Das WWAC hat eine neue attribution Studie rausgegeben. (Auch) Diesmal quasi als Live Ticker, weil der Event überhaupt erst gestern anfing: die Hitzewelle im Süd-Westen der USA.
Sie basieren ihre Analyse also nicht auf Stationsdaten sondern auf einer Wettervorhersage ^^
Die Vorhersage für zB Phoenix, Arizona, war 42C - ich hatte nachgeguckt und der letzte Stationsrekord lag den gestrigen Tag lag bei 35.8C, der Durchschnitt aller 19.Märze seit 1933 in Phoenix war 26C.

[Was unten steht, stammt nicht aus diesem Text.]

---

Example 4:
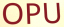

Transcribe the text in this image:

OPU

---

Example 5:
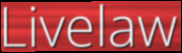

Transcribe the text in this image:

Livelaw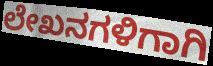
ಲೇಖನಗಳಿಗಾಗಿ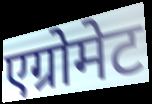
एग्रोमेट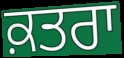
ਕ਼ਤਰਾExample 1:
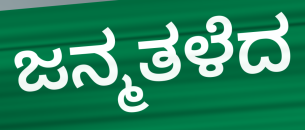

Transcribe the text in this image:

ಜನ್ಮತಳೆದ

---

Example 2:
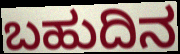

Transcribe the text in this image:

ಬಹುದಿನ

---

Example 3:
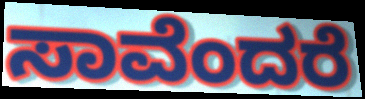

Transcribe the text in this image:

ಸಾವೆಂದರೆ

Gemessen wurden gestern dann nicht die physikalisch plausiblen und virhergesagten 42C, sondern nur 40C. Nur ^^
Der Sprung vom letzten zum gestrigen Rekord in Phoenix ist schon total bonkers. Kommt aber sogar auch in Deutschlands langen Zeitreihen vor, dass ein neuer Rekord sechs und sogar über 10C höher als der letzte ist. Hab'sch nachgeguckt in unseren 37 DWD-Stationen mit langen Zeitreihen. Aber nur vereinzelt komischerweise, also nicht so ein riesiges Gebiet.
Jedenfalls. Im Südwesten der USA ist also Hitzewelle mit Dom. Hitzedom. Meteorologisch ähnlich dem Event, der in Canada mal die 50C produzierte. Bloß im Frühlingsanfang, nicht im Hochsommer.

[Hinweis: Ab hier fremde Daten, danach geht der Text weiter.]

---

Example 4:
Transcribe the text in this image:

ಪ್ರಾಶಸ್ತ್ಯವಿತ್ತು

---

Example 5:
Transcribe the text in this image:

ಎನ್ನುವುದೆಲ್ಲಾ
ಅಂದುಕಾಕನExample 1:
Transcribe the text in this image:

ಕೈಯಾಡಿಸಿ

Das WWAC sagt, der Event ist ohne #Klimawandel undenkbar, Wiederkehrzeit 800Jahre. Temperatur heiß genug für Hitzetote unter Lebewesen. Schnee schmilzt und Sommerwasserversorgung wird kritisch beäugt.
https://www.worldweatherattribution.org/record-shattering-march-temperatures-in-western-north-america-virtually-impossible-without-climate-change/
In other news: Corpus Christi in Texas ist kurz vorm Zero Water Day.